Data to use:

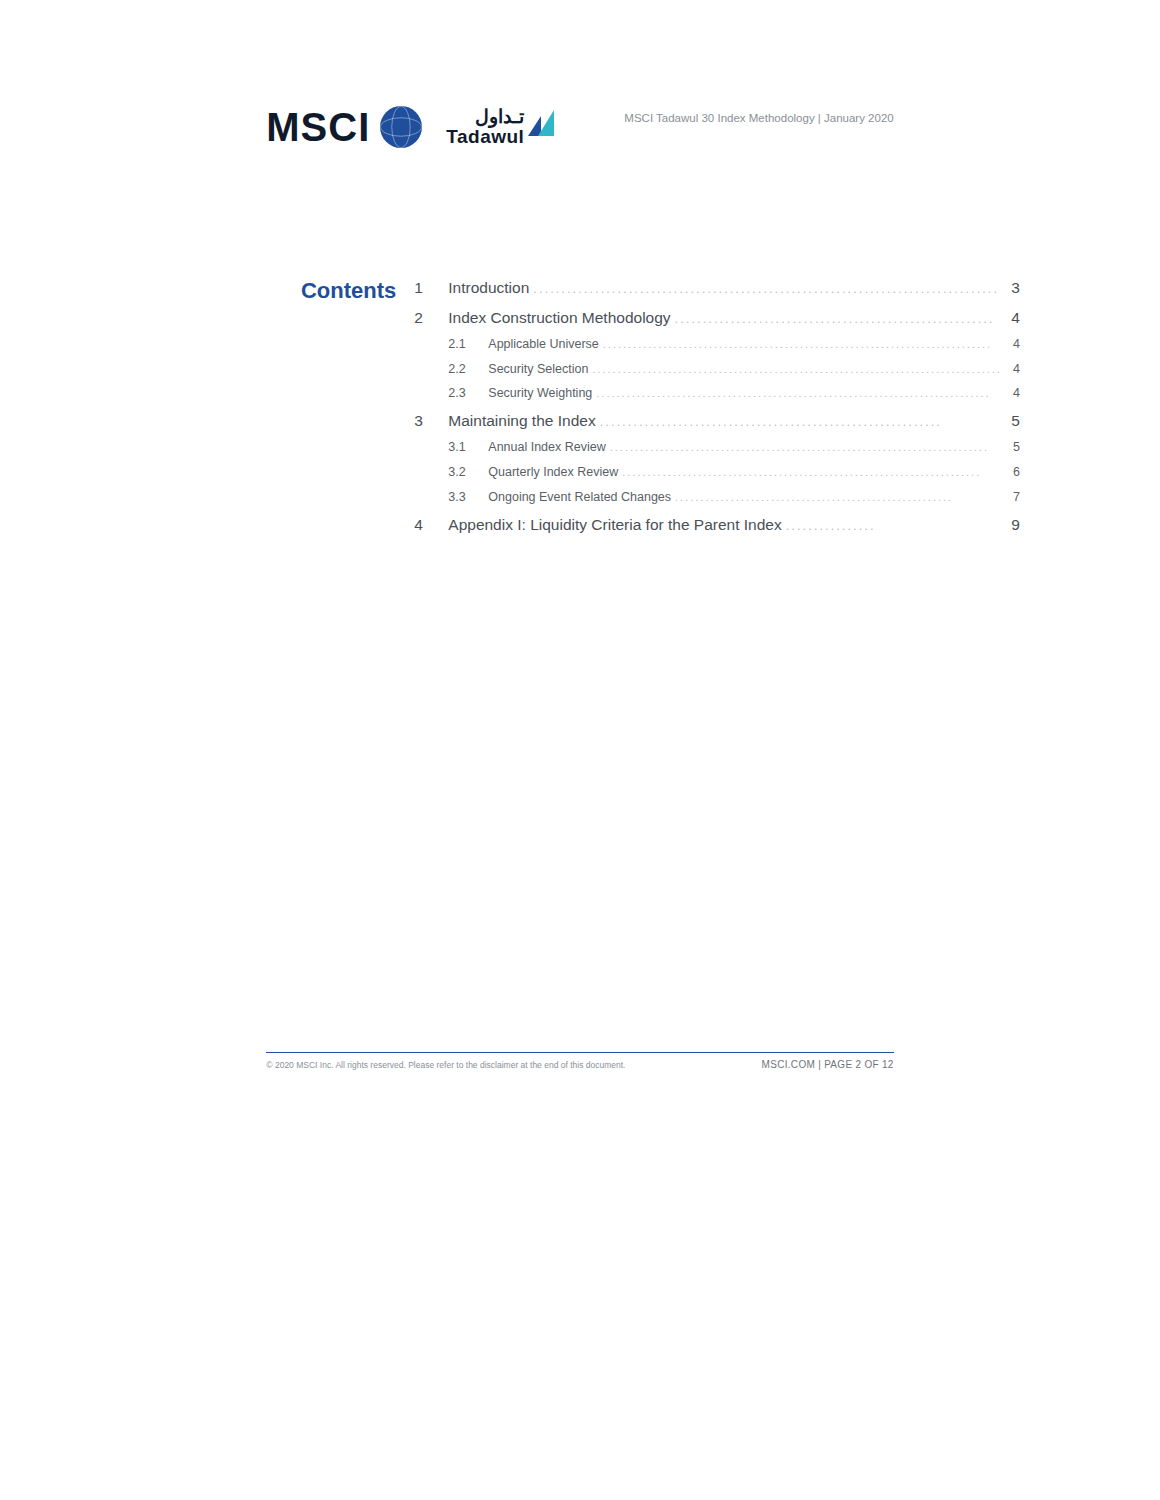MSCI
تـداول
Tadawul
MSCI Tadawul 30 Index Methodology | January 2020
Contents
1 Introduction ................................................................................... 3
2 Index Construction Methodology ......................................................... 4
2.1 Applicable Universe ............................................................................. 4
2.2 Security Selection ................................................................................. 4
2.3 Security Weighting .............................................................................. 4
3 Maintaining the Index ............................................................. 5
3.1 Annual Index Review ........................................................................... 5
3.2 Quarterly Index Review ....................................................................... 6
3.3 Ongoing Event Related Changes ....................................................... 7
4 Appendix I: Liquidity Criteria for the Parent Index ................ 9
© 2020 MSCI Inc. All rights reserved. Please refer to the disclaimer at the end of this document.
MSCI.COM | PAGE 2 OF 12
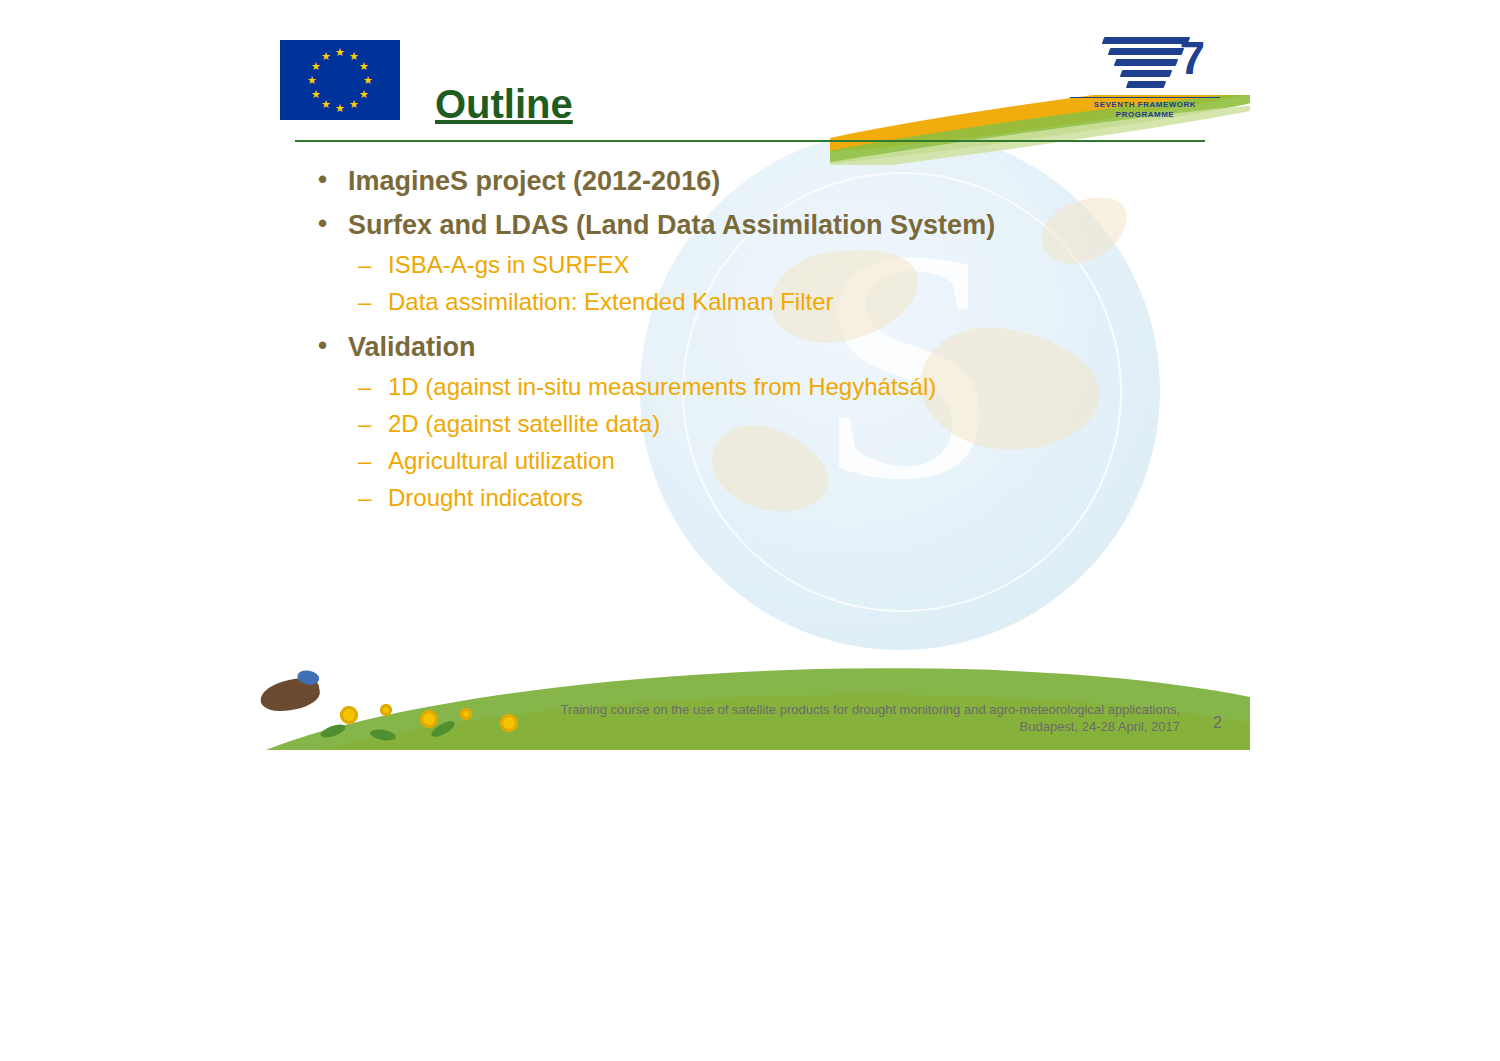S
7
SEVENTH FRAMEWORK
PROGRAMME
Outline
ImagineS project (2012-2016)
Surfex and LDAS (Land Data Assimilation System)
ISBA-A-gs in SURFEX
Data assimilation: Extended Kalman Filter
Validation
1D (against in-situ measurements from Hegyhátsál)
2D (against satellite data)
Agricultural utilization
Drought indicators
Training course on the use of satellite products for drought monitoring and agro-meteorological applications,
Budapest, 24-28 April, 2017
2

Brief: The job here is to write out the records exactly, pictures excluded.

Result for this task:
MSCI
تـداول
Tadawul
MSCI Tadawul 30 Index Methodology | January 2020
Contents
1 Introduction ................................................................................... 3
2 Index Construction Methodology ......................................................... 4
2.1 Applicable Universe ............................................................................. 4
2.2 Security Selection ................................................................................. 4
2.3 Security Weighting .............................................................................. 4
3 Maintaining the Index ............................................................. 5
3.1 Annual Index Review ........................................................................... 5
3.2 Quarterly Index Review ....................................................................... 6
3.3 Ongoing Event Related Changes ....................................................... 7
4 Appendix I: Liquidity Criteria for the Parent Index ................ 9
© 2020 MSCI Inc. All rights reserved. Please refer to the disclaimer at the end of this document.
MSCI.COM | PAGE 2 OF 12
S
7
SEVENTH FRAMEWORK
PROGRAMME
Outline
ImagineS project (2012-2016)
Surfex and LDAS (Land Data Assimilation System)
ISBA-A-gs in SURFEX
Data assimilation: Extended Kalman Filter
Validation
1D (against in-situ measurements from Hegyhátsál)
2D (against satellite data)
Agricultural utilization
Drought indicators
Training course on the use of satellite products for drought monitoring and agro-meteorological applications,
Budapest, 24-28 April, 2017
2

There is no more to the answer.